In 2007 my best friend Ginny and I bought five acres of land, ten miles east of the pacific coast town of Manzanita, Oregon.  Our goal is to create low-impact off-grid housing and a small permaculture farm, an education center, a place to stage the revolution, one fistful of dirt at a time.



In the beginning there were blackberry vines, and there are still blackberry vines.  Wicked and tenacious, every few weeks we chop them from the fields only to watch them magically spring from the stubble.




So we fenced in the stubble.




...and tilled the stubble,




...and bought pigs to eat the roots of the stubble.



If you've never been amazed by a chicken, you may not have looked close enough.



This cute little chicken is called a brightlight banty, perched on my girlfriend Jackie.






Water from the creek, home built hydraulic ram pump




Solar power




Outdoor kitchen




Wood fired bath tub




We stripped a rotted and bug infested little shack down to it's bones,
and replaced it with something much nicer.




 
We were given a free 24' diameter Pacific Yurt to live in.  Attractive, insulated, spacious, and cheap, it was everything we were looking for.  A habitable engineered structure with a very light footprint on the land. Then, one day we arrived to find a little red tag on the yurt platform ordering us to stop work immediately.  Busted!  Over the next two months we discovered that it is illegal in Clatsop County to live on your own land in anything other than a code approved house.  No tents, no trailers, no teepees, no huts, no mud houses, no tree houses, no yurts.  No exceptions.  We dissasembled the platform and began work on a small, code approved house.

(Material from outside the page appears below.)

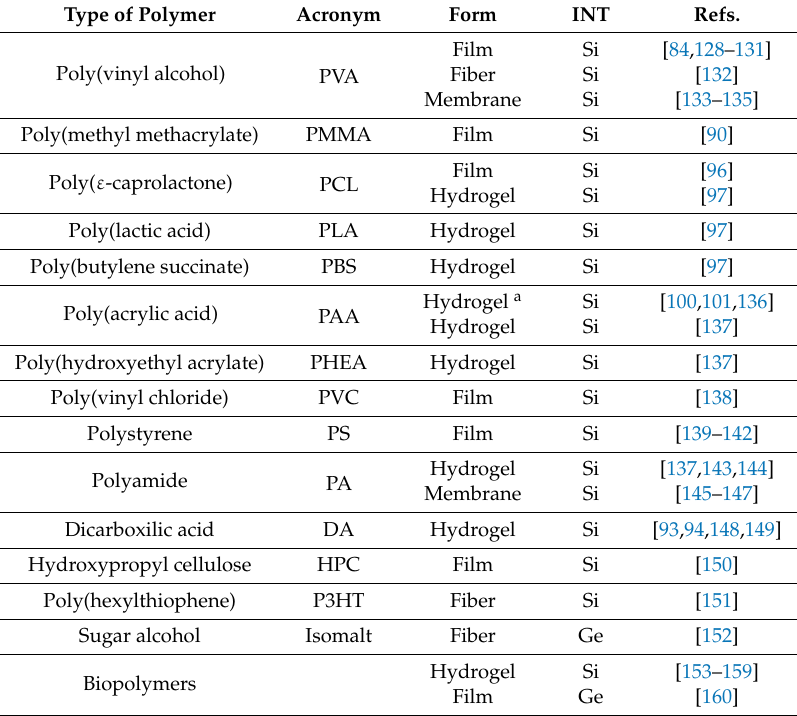
Table 3. Type of polymer used for nanocomposites preparation with INTs.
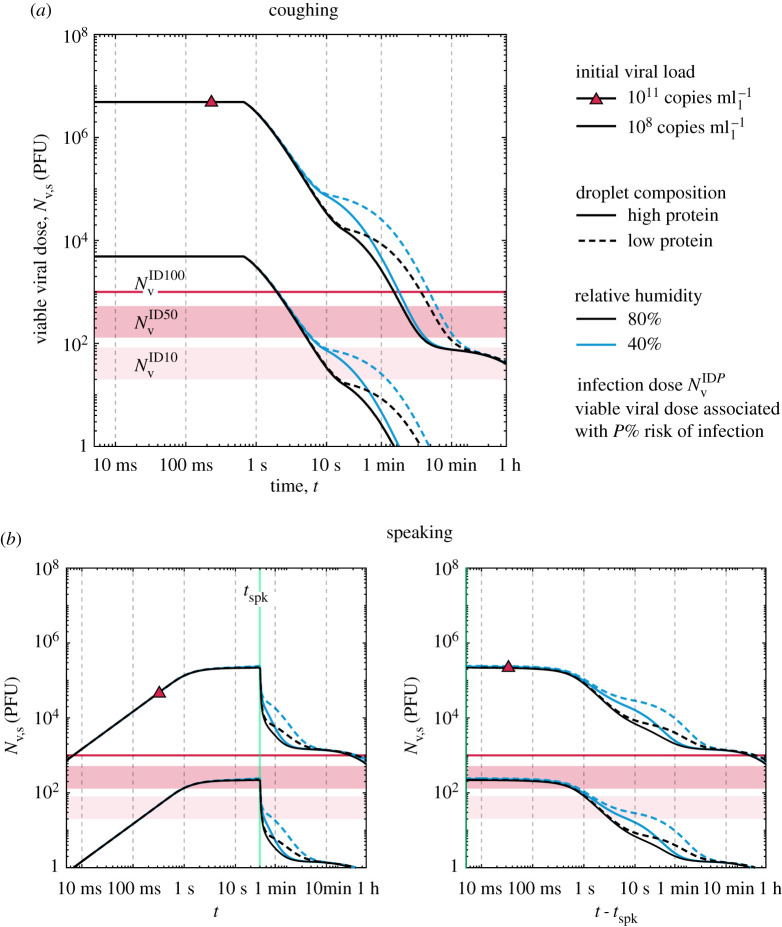
Evolution of the suspended viable viral dose following (a) a short cough and (b) 30 s speech in terms of two droplet compositions (low- and high-protein sputum), RH = 40 and 80%, and low (108 copies mll−l) and high (1011 copies mll−l) initial viral load nv,0. (Online version in colour.)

Unlike the Yurt, even our small house requires a lot of excavating, concrete, wood, metal, and energy intensive toxic crud.  More than anything it requires a lot of money.  Borrowing money to build the house made us both feel queasy.  The irony is that when we finish the code house then we can build our cob houses and yurts as auxilliary structures and live in them. 



Otis, our framer, building the roof.



The greenhouse at dawn, when finished this will be the new boat building shop, complete with garden beds, solar and hydro electricity, and a wood fired hot tub to burn the scraps and store heat.  Onion Peak in the background.




A rare winter moonlit night, timed exposure with my DSLR.




Our greenhouse / kitchen in the moonlight.